Sedangkan untuk menghadapi ancaman nonmiliter menempatkan lembaga pemerintahan di luar bidang pertahanan sebagai unsur utama sebagaimana Pasal 7 UU Pertahanan Negara.
Konsekuensi dari pernyataan tersebut seharusnya komponen cadangan yang dibuat Kemhan seharusnya hanya ditujukan untuk kepentingan membantu komponen utama yakni TNI dalam pertahanan negara dalam rangka menghadapi ancaman militer atau kemungkinan perang dengan negara lain.
Sedangkan untuk menghadapi ancaman selain ancaman militer, kementerian pertahanan tidak tepat untuk membentuk komponen cadangan, karena komponen utama menghadapi ancaman selain ancaman militer adalah lembaga di luar bidang pertahanan sebagaimana dimaksud Pasal 7 UU Pertahanan Negara.
"Dengan dasar pertimbangan ini hakim MK harusya mengabulkan gugatan pemohom agar komponen cadangan digunakan untuk hadapi ancaman militer saja (perang) dan tidak untuk ancaman non militer dan hibrida. Namun MK malah menolak gugatan pemohon padahal dasar pertimbanganya sudah jelas," katanya.
Keenam, Mahkamah Konstitusi juga kacau dan keliru dalam dasar konseptualnya di dasar pertimbangannya dan keputusanya.
Salah satunya MK menyebutkan bahwa Polisi adalah masyarakat sipil sehingga sama dengan ormas dan karenanya diklasifikasikan sebagai komponen pendukung sehingga pengaturan UU PSDN sudah benar.

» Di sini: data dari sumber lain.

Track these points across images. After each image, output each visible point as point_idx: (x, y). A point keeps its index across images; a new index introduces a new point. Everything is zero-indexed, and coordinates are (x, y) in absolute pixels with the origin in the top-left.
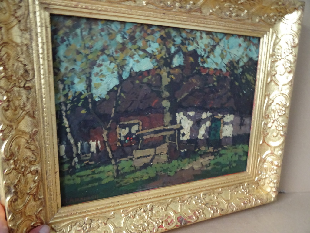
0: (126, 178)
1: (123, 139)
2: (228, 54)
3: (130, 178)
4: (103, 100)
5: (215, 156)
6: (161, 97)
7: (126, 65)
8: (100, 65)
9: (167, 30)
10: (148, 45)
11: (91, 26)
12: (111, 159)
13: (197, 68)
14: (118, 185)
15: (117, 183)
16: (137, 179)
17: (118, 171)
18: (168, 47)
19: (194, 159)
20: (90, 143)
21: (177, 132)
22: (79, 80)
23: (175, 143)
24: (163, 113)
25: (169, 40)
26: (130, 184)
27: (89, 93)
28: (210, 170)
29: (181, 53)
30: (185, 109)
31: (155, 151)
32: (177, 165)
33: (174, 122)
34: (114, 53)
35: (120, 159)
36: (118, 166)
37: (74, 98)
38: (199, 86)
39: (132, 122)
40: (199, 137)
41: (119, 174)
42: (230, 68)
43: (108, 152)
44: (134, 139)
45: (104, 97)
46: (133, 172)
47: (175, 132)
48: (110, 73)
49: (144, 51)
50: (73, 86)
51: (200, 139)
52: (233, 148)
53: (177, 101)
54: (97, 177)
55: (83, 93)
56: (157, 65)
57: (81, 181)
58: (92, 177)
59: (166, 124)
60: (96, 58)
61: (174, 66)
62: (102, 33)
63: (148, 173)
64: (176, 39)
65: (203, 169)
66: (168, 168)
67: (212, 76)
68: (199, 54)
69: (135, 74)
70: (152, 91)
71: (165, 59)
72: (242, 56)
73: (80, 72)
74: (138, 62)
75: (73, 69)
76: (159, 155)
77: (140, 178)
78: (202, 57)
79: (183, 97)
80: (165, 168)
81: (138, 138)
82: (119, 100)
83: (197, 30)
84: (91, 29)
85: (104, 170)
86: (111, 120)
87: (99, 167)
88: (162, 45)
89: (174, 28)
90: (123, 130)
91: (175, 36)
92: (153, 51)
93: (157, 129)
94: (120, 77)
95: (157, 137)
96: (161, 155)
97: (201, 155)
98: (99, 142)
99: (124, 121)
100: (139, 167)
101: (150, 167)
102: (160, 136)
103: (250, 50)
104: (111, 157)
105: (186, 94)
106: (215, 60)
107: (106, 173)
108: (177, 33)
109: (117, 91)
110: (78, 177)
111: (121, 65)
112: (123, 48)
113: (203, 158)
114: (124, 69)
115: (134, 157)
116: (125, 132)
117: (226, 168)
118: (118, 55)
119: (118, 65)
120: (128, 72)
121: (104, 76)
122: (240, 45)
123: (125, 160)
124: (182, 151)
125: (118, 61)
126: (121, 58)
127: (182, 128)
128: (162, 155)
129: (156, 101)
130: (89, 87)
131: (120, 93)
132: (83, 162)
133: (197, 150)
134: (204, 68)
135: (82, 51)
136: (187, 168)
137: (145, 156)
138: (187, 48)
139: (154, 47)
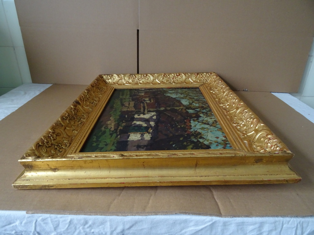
2: (206, 132)
8: (181, 95)
12: (132, 97)
20: (143, 93)
22: (174, 92)
34: (188, 97)
36: (127, 99)
41: (122, 99)
45: (166, 95)
48: (178, 96)
58: (125, 94)
84: (197, 93)
85: (127, 96)
125: (185, 98)
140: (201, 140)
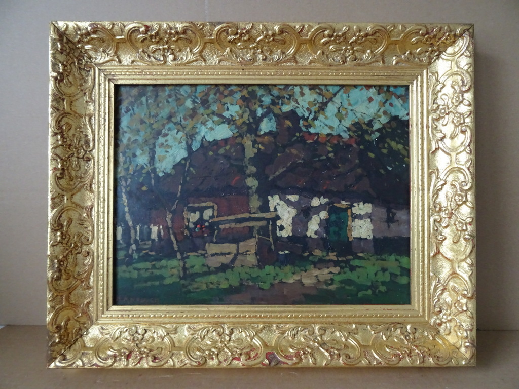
0: (196, 282)
1: (191, 226)
2: (350, 113)
3: (202, 282)
4: (167, 175)
5: (342, 268)
6: (245, 174)
7: (197, 133)
8: (166, 135)
9: (250, 89)
10: (226, 110)
11: (157, 93)
12: (176, 252)
13: (298, 134)
14: (184, 290)
15: (184, 286)
16: (211, 286)
17: (185, 269)
18: (253, 108)
19: (302, 268)
20: (151, 227)
21: (271, 223)
22: (142, 152)
23: (268, 239)
24: (248, 196)
25: (253, 101)
26: (202, 290)
27: (152, 167)
28: (334, 290)
29: (271, 115)
30: (282, 192)
31: (238, 247)
32: (273, 273)
33: (265, 207)
34: (183, 120)
35: (188, 254)
36: (185, 263)
37: (135, 172)
38: (302, 159)
39: (204, 204)
40: (308, 234)
41: (188, 275)
42: (354, 132)
43: (173, 242)
44: (206, 227)
45: (169, 172)
46: (205, 274)
47: (268, 223)
48: (177, 143)
49: (220, 116)
50: (135, 158)
51: (310, 236)
52: (377, 260)
53: (269, 179)
54: (158, 274)
55: (145, 166)
56: (238, 132)
57: (139, 275)
58: (152, 273)
59: (253, 211)
60: (161, 127)
61: (262, 133)
62: (170, 100)
63: (227, 279)
64: (263, 99)
65: (320, 287)
66: (259, 276)
67: (325, 144)
68: (300, 115)
69: (208, 144)
70: (231, 165)
71: (249, 124)
72: (376, 114)
73: (143, 143)
74: (212, 129)
75: (136, 140)
76: (245, 254)
77: (217, 285)
78: (306, 119)
79: (277, 173)
80: (254, 275)
81: (212, 227)
82: (187, 176)
83: (296, 85)
84: (157, 96)
85: (167, 266)
86: (177, 201)
87: (160, 260)
88: (243, 108)
89: (260, 85)
90: (192, 214)
91: (263, 95)
92: (231, 116)
93: (239, 217)
94: (189, 148)
95: (240, 228)
96: (246, 254)
97: (315, 264)
98: (161, 227)
99: (194, 203)
100: (215, 268)
101: (230, 270)
102: (244, 227)
103: (391, 105)
104: (176, 249)
105: (281, 170)
106: (327, 122)
107: (170, 270)
108: (265, 90)
109: (185, 165)
110: (135, 269)
111: (191, 134)
112: (193, 114)
113: (319, 269)
114: (193, 139)
115: (207, 253)
116: (194, 217)
117: (365, 292)
118: (186, 123)
119: (186, 134)
120: (199, 142)
121: (171, 147)
122: (370, 100)
123: (195, 256)
124: (280, 253)
125: (187, 129)
126: (190, 127)
127: (278, 218)
128: (248, 255)
129: (237, 178)
130: (152, 159)
131: (189, 167)
132: (142, 252)
133: (306, 254)
134: (310, 133)
135: (147, 120)
136: (291, 281)
137: (223, 254)
138: (280, 109)
139: (234, 110)
140: (377, 126)
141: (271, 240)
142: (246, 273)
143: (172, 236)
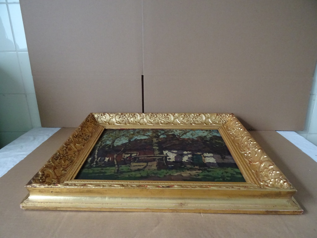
0: (123, 174)
1: (125, 158)
2: (197, 135)
3: (126, 175)
5: (203, 171)
6: (153, 146)
8: (121, 138)
11: (120, 131)
13: (175, 138)
14: (116, 177)
16: (131, 176)
17: (118, 170)
19: (181, 170)
20: (105, 158)
22: (109, 141)
24: (154, 151)
25: (157, 132)
28: (201, 178)
29: (164, 135)
30: (170, 150)
31: (147, 164)
32: (166, 172)
33: (161, 153)
34: (128, 135)
35: (122, 166)
36: (119, 168)
37: (104, 145)
38: (178, 143)
39: (133, 152)
40: (183, 160)
41: (119, 172)
42: (199, 138)
44: (132, 158)
45: (119, 145)
46: (129, 172)
47: (163, 157)
48: (125, 140)
49: (144, 135)
50: (106, 143)
52: (221, 169)
53: (164, 147)
54: (103, 171)
55: (109, 144)
56: (150, 138)
57: (93, 172)
58: (100, 171)
59: (156, 154)
61: (161, 138)
62: (124, 132)
63: (141, 174)
64: (161, 132)
65: (192, 177)
66: (158, 173)
67: (187, 140)
68: (176, 135)
69: (138, 140)
70: (147, 144)
71: (155, 136)
72: (207, 135)
74: (140, 137)
77: (134, 176)
78: (179, 135)
79: (167, 146)
80: (155, 173)
81: (135, 158)
83: (174, 130)
86: (121, 151)
88: (153, 133)
89: (159, 129)
90: (127, 155)
92: (148, 135)
93: (149, 156)
94: (129, 140)
96: (152, 166)
99: (128, 152)
100: (134, 170)
101: (142, 171)
102: (151, 158)
103: (212, 133)
104: (116, 164)
106: (187, 136)
107: (110, 170)
112: (133, 134)
113: (190, 171)
115: (131, 166)
117: (219, 179)
120: (134, 139)
122: (204, 132)
123: (125, 166)
124: (169, 166)
126: (131, 137)
127: (168, 156)
129: (149, 147)
130: (113, 143)
131: (128, 144)
132: (98, 165)
133: (183, 166)
134: (181, 138)
135: (114, 136)
136: (176, 175)
137: (140, 166)
138: (168, 134)
141: (164, 162)
142: (151, 172)
143: (115, 161)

Padahal dalam Pasal 30 ayat (2) UUD 1945 menyatakan bahwa “Usaha pertahanan dan keamanan negara dilaksanakan melalui sistem pertahanan dan keamanan rakyat semesta oleh Tentara Nasional Indonesia dan Kepolisian Negara Republik Indonesia, sebagai kekuatan utama, dan rakyat, sebagai kekuatan pendukung.”
"Dalam negara demokrasi polisi bukan masyarakat sipil tetapi institusi sipil dan alat negara untuk menjalankan fungsi keamanan dan ketertiban masyarakat dan penegakkan hukum. Dengan demikian, pertimbangan dan putusan MK yg menyebutkan bahwa Polisi adalah bagian masyarajt sipil adalah sesat pikir," tandasnya.
Sebelumnya, Mahkamah Konstitusi (MK) menolak gugatan judicial review Undang-Undang (UU) Nomor 23 Tahun 2019 tentang Pengelolaan Sumber Daya Nasional (PSDN) yang berkenaan pengaturan penyelenggaraan Komponen Cadangan (Komcad). Gugatan dilayangkan Komisi untuk Orang Hilang dan Korban Tindak Kekerasan (KonstraS) cs.
Putusan dibacakan hakim konstitusi saat sidang beradegan pembacaan keputusan perkara nomor 27/PUU-XIX/2021. Sidang ini berlangsung secara daring di gedung MK, Jakarta Pusat, Senin, (31/10/2022).
Ketua MK, Anwar Usman yang memimpin sidang, menyatakan menolak permohonan provisi para pemohon untuk seluruhnya. Dalam sidang, permohonan para pemohon berkenaan dengan Pasal 75 dan Pasal 79 UU nomor 23 tahun 2019 tentang PSDN tidak dapat diterima.
"Menolak permohonan para Pemohon untuk selain dan selebihnya," ujarnya.
MK berwenang mengadili permohonan a quo. Para pemohon memiliki kedudukan hukum untuk mengajukan permohonan a quo.
"Permohonan provisi tidak beralasan menurut hukum, pokok permohonan para Pemohon berkenaan dengan norma Pasal 75 dan norma Pasal 79 UU 23/2019 adalah kabur, pokok permohonan para Pemohon selain dan selebihnya adalah tidak beralasan menurut hukum," kata Anwar.